BEGIN Data for this exercise

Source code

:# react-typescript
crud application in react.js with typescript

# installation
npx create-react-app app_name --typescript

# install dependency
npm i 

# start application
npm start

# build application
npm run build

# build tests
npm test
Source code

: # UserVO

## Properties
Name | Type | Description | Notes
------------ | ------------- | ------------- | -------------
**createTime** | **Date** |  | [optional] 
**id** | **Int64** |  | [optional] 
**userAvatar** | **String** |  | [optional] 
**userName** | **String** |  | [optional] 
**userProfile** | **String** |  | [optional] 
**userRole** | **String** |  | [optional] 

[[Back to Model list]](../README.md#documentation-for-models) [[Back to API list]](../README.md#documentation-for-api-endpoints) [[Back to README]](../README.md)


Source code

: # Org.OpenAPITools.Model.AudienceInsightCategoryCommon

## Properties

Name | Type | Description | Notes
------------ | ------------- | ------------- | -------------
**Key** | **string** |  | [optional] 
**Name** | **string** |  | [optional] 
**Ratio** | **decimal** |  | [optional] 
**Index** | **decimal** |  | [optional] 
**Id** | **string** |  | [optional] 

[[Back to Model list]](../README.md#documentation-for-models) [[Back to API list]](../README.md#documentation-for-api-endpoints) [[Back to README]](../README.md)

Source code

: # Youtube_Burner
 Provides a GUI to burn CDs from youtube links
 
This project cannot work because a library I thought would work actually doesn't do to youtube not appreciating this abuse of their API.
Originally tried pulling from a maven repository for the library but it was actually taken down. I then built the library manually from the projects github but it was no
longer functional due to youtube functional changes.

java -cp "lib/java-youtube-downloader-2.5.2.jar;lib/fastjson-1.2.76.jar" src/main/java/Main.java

END Data for this exercise

> [Task brief]
Output the records above, each one exactly, with none left out.

> [Completed exercise]
Source code

:# react-typescript
crud application in react.js with typescript

# installation
npx create-react-app app_name --typescript

# install dependency
npm i 

# start application
npm start

# build application
npm run build

# build tests
npm test
Source code

: # UserVO

## Properties
Name | Type | Description | Notes
------------ | ------------- | ------------- | -------------
**createTime** | **Date** |  | [optional] 
**id** | **Int64** |  | [optional] 
**userAvatar** | **String** |  | [optional] 
**userName** | **String** |  | [optional] 
**userProfile** | **String** |  | [optional] 
**userRole** | **String** |  | [optional] 

[[Back to Model list]](../README.md#documentation-for-models) [[Back to API list]](../README.md#documentation-for-api-endpoints) [[Back to README]](../README.md)


Source code

: # Org.OpenAPITools.Model.AudienceInsightCategoryCommon

## Properties

Name | Type | Description | Notes
------------ | ------------- | ------------- | -------------
**Key** | **string** |  | [optional] 
**Name** | **string** |  | [optional] 
**Ratio** | **decimal** |  | [optional] 
**Index** | **decimal** |  | [optional] 
**Id** | **string** |  | [optional] 

[[Back to Model list]](../README.md#documentation-for-models) [[Back to API list]](../README.md#documentation-for-api-endpoints) [[Back to README]](../README.md)

Source code

: # Youtube_Burner
 Provides a GUI to burn CDs from youtube links
 
This project cannot work because a library I thought would work actually doesn't do to youtube not appreciating this abuse of their API.
Originally tried pulling from a maven repository for the library but it was actually taken down. I then built the library manually from the projects github but it was no
longer functional due to youtube functional changes.

java -cp "lib/java-youtube-downloader-2.5.2.jar;lib/fastjson-1.2.76.jar" src/main/java/Main.java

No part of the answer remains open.